Bayesian Aggregators - Part 2
Jim O'Halloran • May 28, 2003
my-blog-bloggingA couple of days ago, I blogged some thoughts for an aggregator using Bayesian filtering . Since Jeremy pointed to it on his Blog, its received quite a bit of attention.
Scott Johnson (of Feedster notes that there are Bayesian libraries for Perl, which is great news because Perl would probably have been my language of choice. He also asked if there was anyhting Feedster needed to facilitate this. Kenneth asks in a comment on my original post about how you'd go about finding new content for the aggregator. These questions are sort of related, so I'll try and address them both in one hit...

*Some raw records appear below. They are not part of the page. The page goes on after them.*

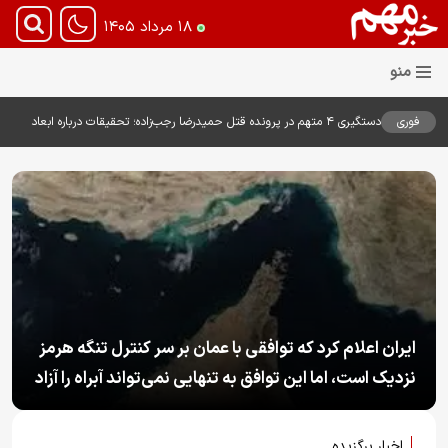
۱۸ مرداد ۱۴۰۵
فوری
دستگیری ۴ متهم در پرونده قتل حمیدرضا رجب‌زاده؛ تحقیقات درباره ابعاد
پرونده ادامه دارد
پزشکیان: اختلاف نظر در هر جامعه‌ای امری طبیعی و
اجتناب‌ناپذیر است
اخبار برگزیده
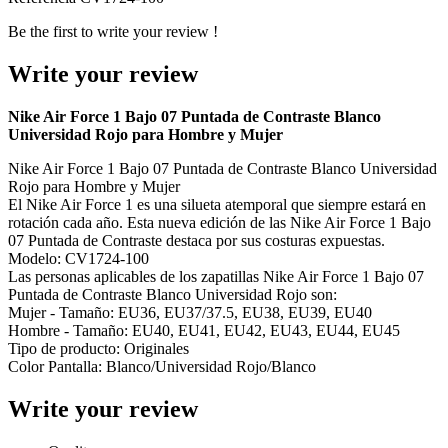
Be the first to write your review !
Write your review
Nike Air Force 1 Bajo 07 Puntada de Contraste Blanco
Universidad Rojo para Hombre y Mujer
Nike Air Force 1 Bajo 07 Puntada de Contraste Blanco Universidad
Rojo para Hombre y Mujer
El Nike Air Force 1 es una silueta atemporal que siempre estará en
rotación cada año. Esta nueva edición de las Nike Air Force 1 Bajo
07 Puntada de Contraste destaca por sus costuras expuestas.
Modelo: CV1724-100
Las personas aplicables de los zapatillas Nike Air Force 1 Bajo 07
Puntada de Contraste Blanco Universidad Rojo son:
Mujer - Tamaño: EU36, EU37/37.5, EU38, EU39, EU40
Hombre - Tamaño: EU40, EU41, EU42, EU43, EU44, EU45
Tipo de producto: Originales
Color Pantalla: Blanco/Universidad Rojo/Blanco
Write your review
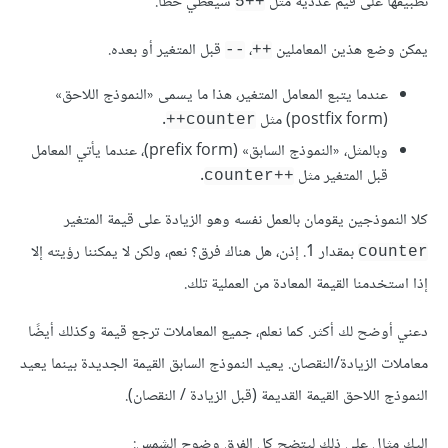
تطبيقها على قيم عددية مثل
سيعطي خطأ.
‎5++‎
يمكن وضع هذين المعاملين
،
قبل المتغير أو بعده.
--
++
عندما يتبع المعامل المتغير، هذا ما يسمى «النموذج اللاحق»
(postfix form) مثل
.
counter++
وبالمثل، «النموذج السابق» (prefix form)، عندما يأتي المعامل
قبل المتغير مثل
.
++counter
كلا النموذجين يقومان بالعمل نفسه وهو الزيادة على قيمة المتغير
بمقدار 1. إذن، هل هناك فرق؟ نعم، ولكن لا يمكننا رؤيته إلا
counter
إذا استخدمنا القيمة المعادة من العملية تلك.
دعني أوضح لك أكثر. كما نعلم، جميع المعاملات ترجع قيمة وكذلك أيضًا
معاملات الزيادة/النقصان. يعيد النموذج السابق القيمة الجديدة بينما يعيد
النموذج اللاحق القيمة القديمة (قبل الزيادة / النقصان).
إليك مثال على ذلك ليتضح كل الفرق وضوح الشمس:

Once the Bayesian process is sufficiently trained, certain tokens (key words, sequences of words) become strong indicators of content I'm interested in (eg. "v8 supercars" or "linux" would probably be couple of mine). I was envisaging that once the aggregator was trained, along with pulling feeds I've subscribed to off the web, it could query feedster with the "interested" in these keywords.
I guess the beauty of it from your point of view is that I don't think there's anything we really need from the Feedster end... Because we're already set up to parse and display RSS, pulling feedster results in RSS would be the logical thing to do, and Feedster already allows me to do this. The only thing that might be useful is if the Feedster results RSS had a reference to the source RSS feed for each article (that way the aggregator can start polling the source feed if it proves interesting rather than hitting Feedster all the time). Unfortunately, I can't check whether that already exists or not at the moment. I reckon the feedster side of things is pretty well set up for what we'd need.
Kenneth's idea of using the blogroll on the blogs we're currently subscribed to would work quite well also.
Emanuel notes that he uses Mozilla to read his blogs via NNTP, and thinks the spam filtering in Moz (which uses Bayesian techniques) should do the job for him. Sounds reasonable to me.